Wednesday, July 12, 2006

War - Hua! What is It Good For? (absolutely nothing)

Written Wednesday, July 11, 2006

I’ve got a confession to make – I skipped church on Sunday to hike a stretch of the Great Wall; except it rained and we went to the Chinese War Museum instead. So really, I skipped church to visit a Communist War Shrine. The trip was very interesting, and I got a revealing look at history through the eyes of the Chinese government. Upon entry, I was immediately confronted with a thirty foot statue of chairman Mao, to whom this museum is dedicated (see picture, my friend Seth is waving in the background.)

There is a very large section dedicated to the founding of the communist party and its consolidation of power during the War of Japanese Aggression (WW II) and through the 1950’s.

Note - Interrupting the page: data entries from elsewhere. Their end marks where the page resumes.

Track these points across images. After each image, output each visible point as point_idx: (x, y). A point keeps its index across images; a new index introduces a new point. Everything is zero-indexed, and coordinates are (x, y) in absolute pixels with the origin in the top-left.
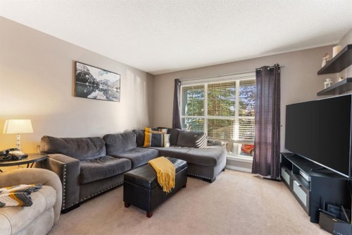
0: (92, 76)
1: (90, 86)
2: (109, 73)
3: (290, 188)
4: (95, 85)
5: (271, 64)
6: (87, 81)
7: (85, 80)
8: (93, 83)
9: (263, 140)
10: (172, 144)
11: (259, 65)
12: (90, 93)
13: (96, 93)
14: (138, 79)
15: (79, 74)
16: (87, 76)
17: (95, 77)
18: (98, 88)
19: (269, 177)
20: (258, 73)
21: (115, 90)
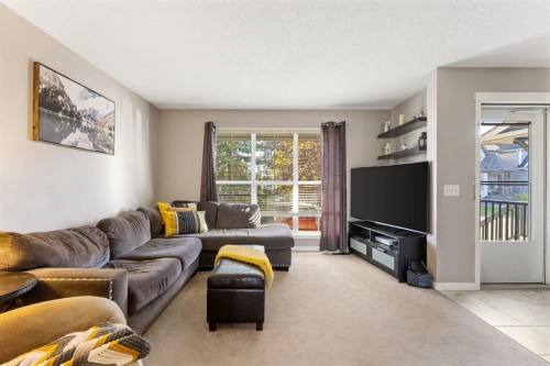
0: (68, 100)
1: (65, 119)
2: (97, 97)
3: (368, 258)
4: (74, 118)
5: (337, 120)
6: (59, 109)
7: (56, 107)
8: (71, 114)
9: (331, 210)
10: (211, 227)
11: (326, 119)
12: (65, 134)
13: (76, 136)
14: (139, 115)
15: (46, 91)
16: (60, 98)
17: (74, 101)
18: (79, 125)
19: (338, 251)
20: (325, 128)
21: (107, 130)
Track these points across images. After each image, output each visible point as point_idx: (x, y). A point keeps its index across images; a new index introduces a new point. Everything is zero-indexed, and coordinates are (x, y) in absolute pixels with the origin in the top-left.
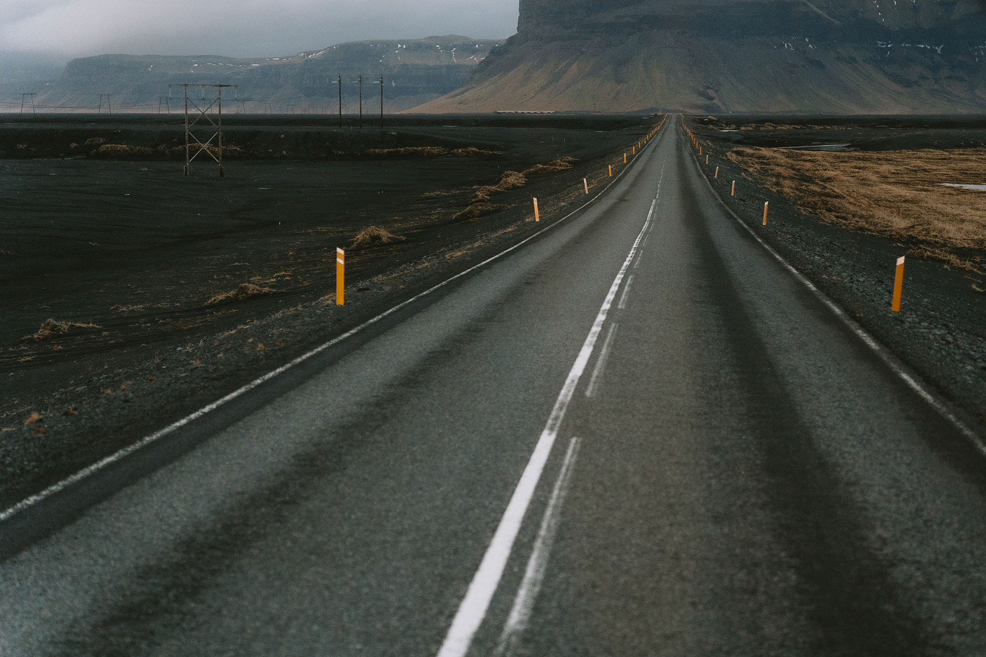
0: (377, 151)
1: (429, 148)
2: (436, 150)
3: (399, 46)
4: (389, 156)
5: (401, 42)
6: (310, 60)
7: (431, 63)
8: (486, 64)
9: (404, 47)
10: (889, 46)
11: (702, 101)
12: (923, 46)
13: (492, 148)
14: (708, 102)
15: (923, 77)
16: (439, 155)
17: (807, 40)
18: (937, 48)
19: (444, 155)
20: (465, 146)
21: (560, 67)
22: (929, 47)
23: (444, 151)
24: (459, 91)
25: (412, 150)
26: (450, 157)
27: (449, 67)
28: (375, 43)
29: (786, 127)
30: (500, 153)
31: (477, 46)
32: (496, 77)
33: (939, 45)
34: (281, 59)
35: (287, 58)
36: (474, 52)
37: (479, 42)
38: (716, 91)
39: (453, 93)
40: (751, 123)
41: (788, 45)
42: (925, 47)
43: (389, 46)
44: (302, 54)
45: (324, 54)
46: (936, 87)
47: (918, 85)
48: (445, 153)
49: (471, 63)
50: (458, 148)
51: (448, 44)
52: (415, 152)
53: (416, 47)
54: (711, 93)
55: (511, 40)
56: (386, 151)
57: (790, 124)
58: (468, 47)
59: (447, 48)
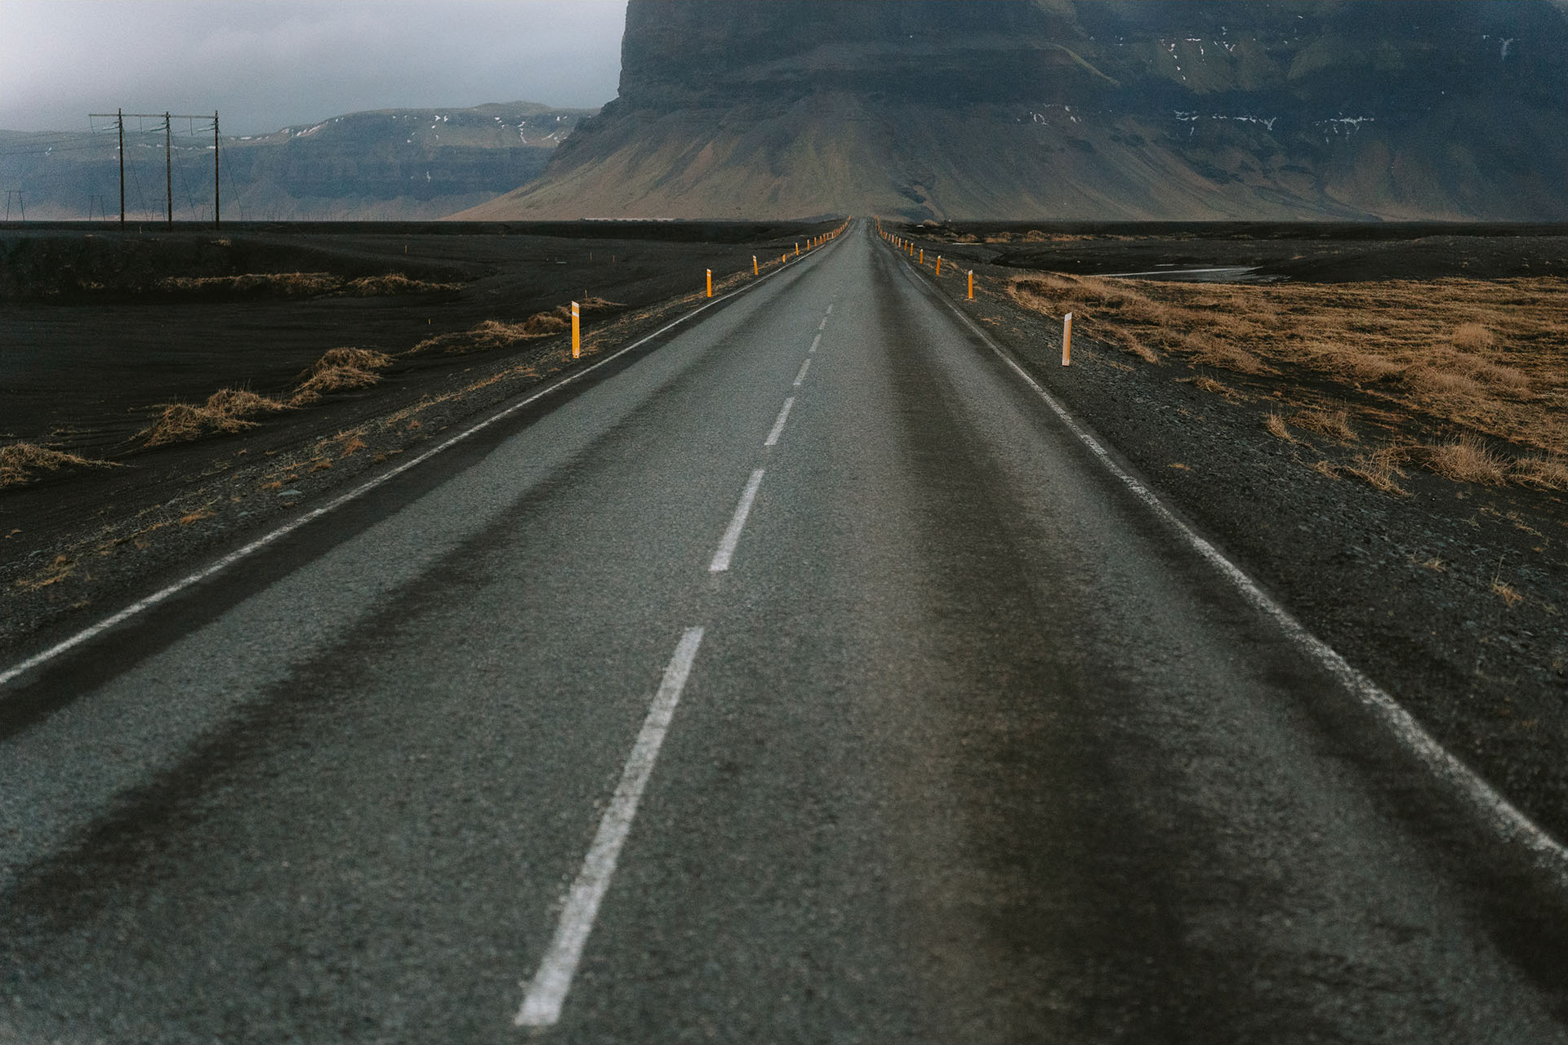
0: (180, 281)
1: (298, 274)
2: (313, 280)
3: (438, 118)
4: (210, 295)
5: (441, 112)
6: (300, 139)
7: (488, 145)
8: (569, 145)
9: (446, 119)
10: (1193, 119)
11: (907, 204)
12: (1245, 119)
13: (444, 275)
14: (916, 205)
15: (1245, 167)
16: (321, 291)
17: (1067, 109)
18: (1266, 122)
19: (333, 290)
20: (378, 269)
21: (685, 150)
22: (1254, 121)
23: (333, 282)
24: (528, 187)
25: (259, 281)
26: (343, 296)
27: (515, 152)
28: (400, 113)
29: (1067, 238)
30: (459, 286)
31: (558, 119)
32: (586, 166)
33: (1269, 118)
34: (254, 137)
35: (264, 136)
36: (554, 128)
37: (562, 113)
38: (929, 189)
39: (520, 190)
40: (1005, 230)
41: (1038, 117)
42: (1248, 120)
43: (423, 118)
44: (287, 131)
45: (320, 130)
46: (1268, 183)
47: (1239, 181)
48: (334, 286)
49: (549, 146)
50: (365, 275)
51: (512, 116)
52: (265, 286)
53: (464, 120)
54: (921, 191)
55: (610, 109)
56: (201, 281)
57: (1074, 233)
58: (544, 121)
59: (513, 122)
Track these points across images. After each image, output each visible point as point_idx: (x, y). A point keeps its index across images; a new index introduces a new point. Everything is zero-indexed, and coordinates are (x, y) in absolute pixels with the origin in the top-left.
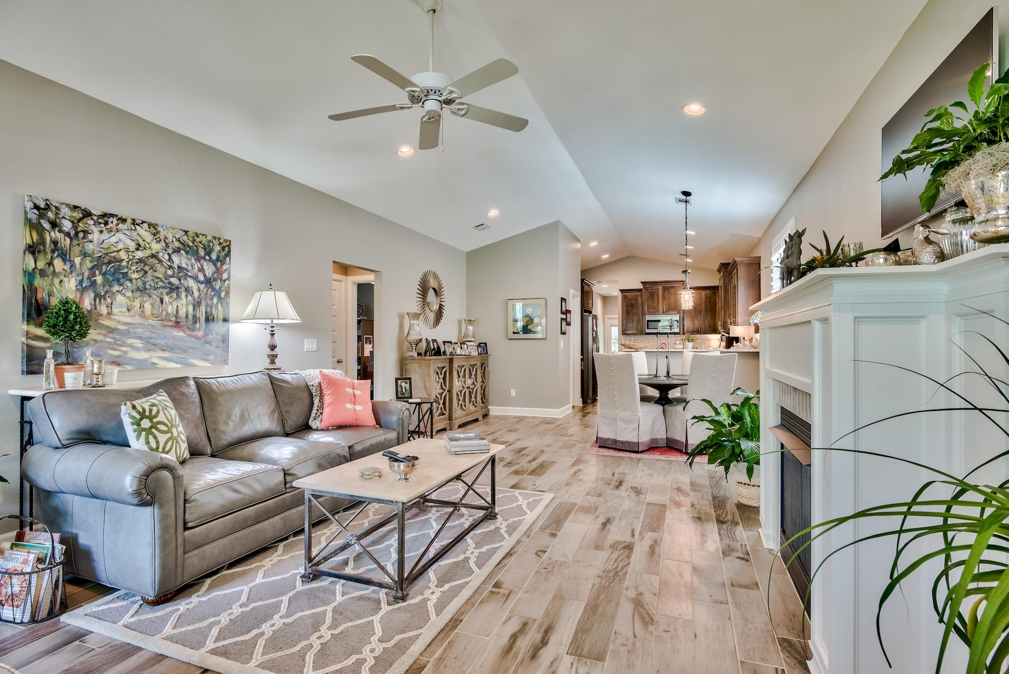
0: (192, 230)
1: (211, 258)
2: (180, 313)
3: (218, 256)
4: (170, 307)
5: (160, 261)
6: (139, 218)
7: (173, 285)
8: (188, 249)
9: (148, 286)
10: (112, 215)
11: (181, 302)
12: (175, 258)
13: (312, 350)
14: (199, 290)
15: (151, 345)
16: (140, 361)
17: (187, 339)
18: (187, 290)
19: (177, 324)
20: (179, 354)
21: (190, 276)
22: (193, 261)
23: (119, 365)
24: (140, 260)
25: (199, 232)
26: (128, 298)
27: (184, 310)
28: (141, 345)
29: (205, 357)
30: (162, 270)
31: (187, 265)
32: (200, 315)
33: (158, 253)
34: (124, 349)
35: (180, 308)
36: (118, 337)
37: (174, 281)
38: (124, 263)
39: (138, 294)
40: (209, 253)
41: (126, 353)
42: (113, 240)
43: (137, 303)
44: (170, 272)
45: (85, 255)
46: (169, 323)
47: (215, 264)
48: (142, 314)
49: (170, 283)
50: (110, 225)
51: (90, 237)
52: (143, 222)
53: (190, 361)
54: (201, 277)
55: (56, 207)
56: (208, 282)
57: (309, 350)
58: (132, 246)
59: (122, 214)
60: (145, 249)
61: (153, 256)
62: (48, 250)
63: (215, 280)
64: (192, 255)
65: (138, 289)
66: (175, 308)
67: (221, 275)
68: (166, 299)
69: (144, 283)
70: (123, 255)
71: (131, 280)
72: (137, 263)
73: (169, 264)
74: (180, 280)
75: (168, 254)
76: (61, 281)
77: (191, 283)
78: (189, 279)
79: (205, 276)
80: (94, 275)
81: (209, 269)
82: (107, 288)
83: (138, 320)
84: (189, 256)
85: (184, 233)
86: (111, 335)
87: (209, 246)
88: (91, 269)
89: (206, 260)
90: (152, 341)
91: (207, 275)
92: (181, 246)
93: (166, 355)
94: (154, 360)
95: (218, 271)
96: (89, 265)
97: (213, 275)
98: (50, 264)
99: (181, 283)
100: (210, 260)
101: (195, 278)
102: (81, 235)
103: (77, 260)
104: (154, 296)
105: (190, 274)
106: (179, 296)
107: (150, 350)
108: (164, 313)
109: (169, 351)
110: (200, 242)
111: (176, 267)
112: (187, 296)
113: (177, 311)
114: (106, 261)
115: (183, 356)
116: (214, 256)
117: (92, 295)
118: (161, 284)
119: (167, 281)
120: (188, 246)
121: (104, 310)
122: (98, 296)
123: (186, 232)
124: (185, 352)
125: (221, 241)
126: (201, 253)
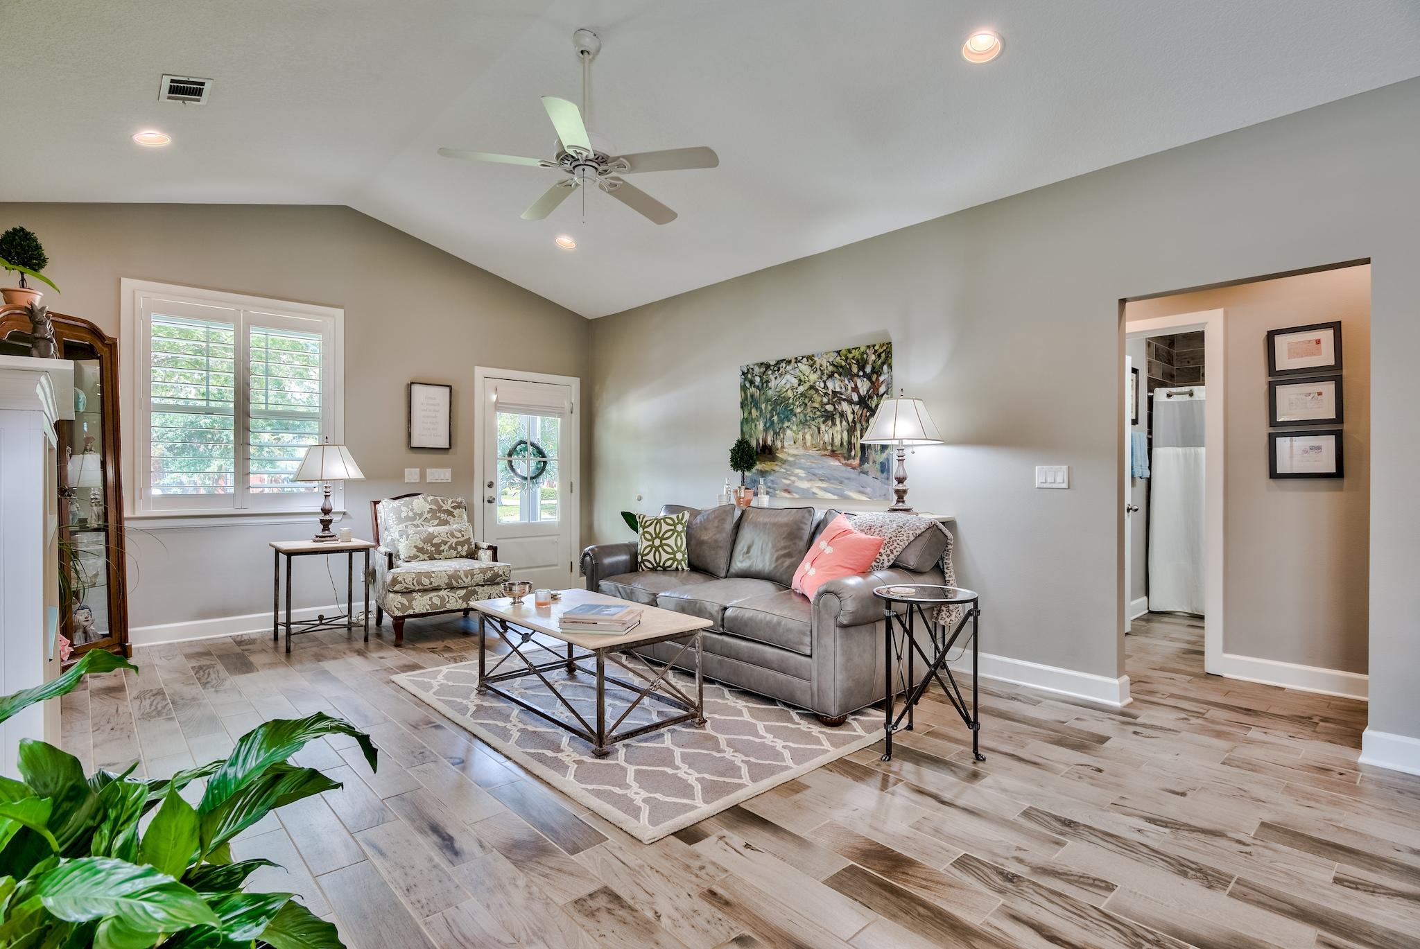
0: (843, 347)
1: (864, 372)
2: (836, 440)
3: (873, 368)
4: (826, 435)
5: (817, 391)
6: (799, 354)
7: (828, 412)
8: (841, 370)
9: (808, 418)
10: (782, 361)
11: (836, 429)
12: (830, 384)
13: (1054, 486)
14: (853, 413)
15: (812, 476)
16: (804, 490)
17: (844, 468)
18: (842, 415)
19: (833, 454)
20: (835, 484)
21: (844, 400)
22: (847, 382)
23: (789, 492)
24: (803, 395)
25: (851, 347)
26: (794, 432)
27: (839, 437)
28: (804, 475)
29: (862, 489)
31: (841, 388)
32: (855, 441)
33: (815, 383)
34: (793, 478)
35: (835, 435)
36: (788, 467)
37: (829, 408)
38: (791, 401)
39: (801, 427)
40: (862, 369)
41: (794, 482)
42: (784, 381)
43: (800, 436)
44: (825, 400)
45: (767, 400)
46: (826, 453)
47: (870, 379)
48: (804, 446)
49: (826, 411)
50: (781, 370)
51: (770, 384)
52: (803, 357)
53: (846, 492)
54: (855, 398)
55: (752, 369)
56: (863, 402)
57: (1045, 486)
58: (795, 382)
59: (787, 357)
60: (805, 383)
61: (812, 387)
62: (749, 403)
63: (871, 397)
64: (846, 376)
65: (801, 422)
66: (831, 436)
67: (878, 389)
68: (823, 427)
69: (805, 416)
70: (790, 394)
71: (795, 415)
72: (799, 398)
73: (824, 391)
74: (834, 406)
75: (823, 381)
76: (756, 425)
77: (845, 407)
78: (843, 403)
79: (859, 396)
80: (773, 416)
81: (864, 386)
82: (780, 424)
83: (801, 451)
84: (842, 378)
85: (836, 354)
86: (784, 466)
87: (863, 359)
88: (770, 412)
89: (859, 377)
90: (812, 471)
91: (862, 393)
92: (835, 369)
93: (824, 485)
95: (874, 386)
96: (770, 408)
97: (868, 391)
98: (750, 413)
99: (835, 409)
100: (865, 375)
101: (850, 402)
102: (765, 385)
103: (763, 406)
104: (813, 427)
105: (843, 397)
106: (834, 424)
107: (811, 480)
108: (822, 442)
109: (826, 481)
110: (853, 358)
111: (831, 393)
112: (841, 422)
113: (833, 439)
114: (779, 402)
115: (839, 487)
116: (868, 369)
117: (772, 433)
118: (818, 413)
119: (823, 410)
120: (841, 367)
121: (779, 445)
122: (776, 434)
123: (839, 352)
124: (841, 483)
125: (876, 348)
126: (855, 369)
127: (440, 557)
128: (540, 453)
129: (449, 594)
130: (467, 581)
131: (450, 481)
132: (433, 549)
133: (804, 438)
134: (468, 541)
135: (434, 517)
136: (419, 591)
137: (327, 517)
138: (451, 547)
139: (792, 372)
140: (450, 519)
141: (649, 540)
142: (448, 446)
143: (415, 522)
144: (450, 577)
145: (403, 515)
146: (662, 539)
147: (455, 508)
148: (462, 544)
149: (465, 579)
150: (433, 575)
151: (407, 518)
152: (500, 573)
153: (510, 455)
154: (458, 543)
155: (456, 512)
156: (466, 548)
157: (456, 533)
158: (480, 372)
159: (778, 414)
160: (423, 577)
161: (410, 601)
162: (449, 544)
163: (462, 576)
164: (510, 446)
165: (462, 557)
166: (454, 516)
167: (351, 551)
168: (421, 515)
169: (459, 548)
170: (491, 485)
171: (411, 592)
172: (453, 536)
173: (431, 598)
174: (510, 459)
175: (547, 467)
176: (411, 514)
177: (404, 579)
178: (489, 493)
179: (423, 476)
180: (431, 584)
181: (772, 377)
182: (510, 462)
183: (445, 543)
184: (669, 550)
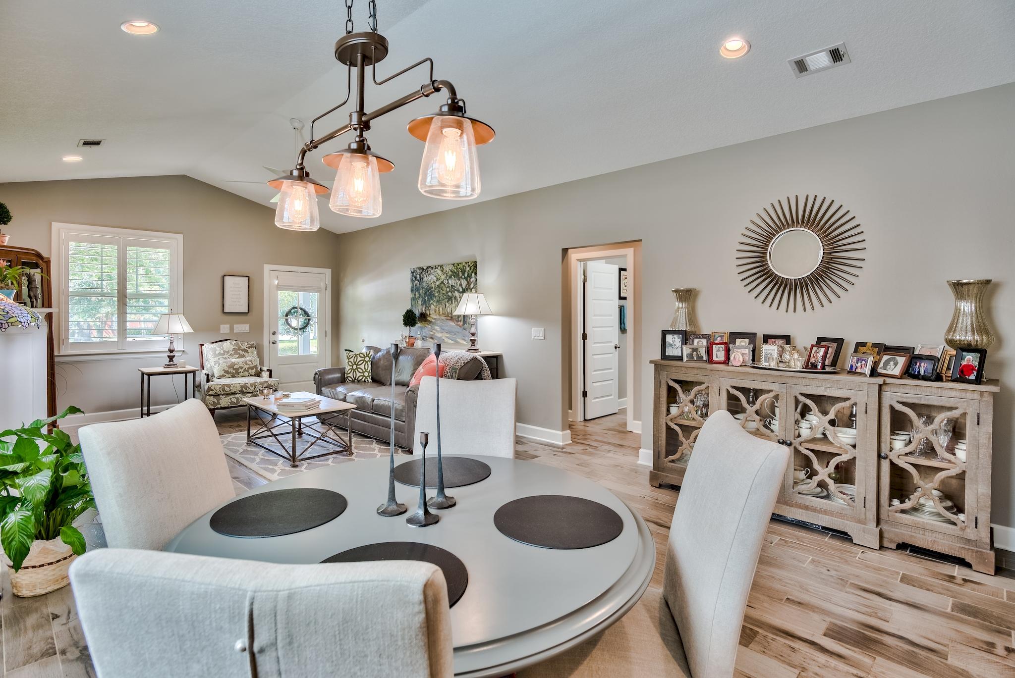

There is a reference to “Chinese gaining an advantage because of changing circumstances of war” (which I think was Hiroshima and Nagasaki, minor details) but otherwise there is no mention of the USA’s role in the war. All WW II struggles are painted as Chinese vs. Japanese. To be fair, Japanese Leadership also saw the Chinese as enemy #1 and just viewed the USA as a pesky third party until the American navy sunk all of Japan’s carrier groups and began to level Tokyo with firebombs.

Anyway, according to the placards, Mao inspired the peasants to rise up and overthrow the Japanese oppressors by single-handedly winning a succession of brilliant campaigns against superior numbers and technology, etc. After driving the Japanese out of China, then Mao must suppress the leftist Nationalist rebels lead by Chiang Kai Shek and backed by the US (about time they gave us some credit!) Chiang was initially successful, but because of Mao’s brilliant leadership and victorious campaigns, etc. etc. the will of the people prevailed and the rebels were eventually driven from the mainland and, for the first time in hundreds of years, China (except Taiwan and Tibet) was united under Mao and Communism around 1950. To the victors go the writing of history.

The rest of its history spanned thousands of years of Chinese civilization back to the beginning of humanity. I'd tell you about it if I could keep my dynasties straight, but there are just so many of them and they all sound the same. Here are some terracotta warriors (below.)


There was lots of cool sculptures and paintings, too. This one was particularly terrifying (below.)
Oh, one last thing - war is kid-friendly! I saw lots and lots of students at the museum, presumably on field-trips. I would have liked to have one of those when I was younger.

1 Comments:

At 9:09 PM, Anonymous Anonymous said...

Yum! Are those "chips" fat free??
You and my New Cadet always have had strong constitutions and iron stomachs!! He will be so jealous of the "toys" those kids are playing on! Praying for you!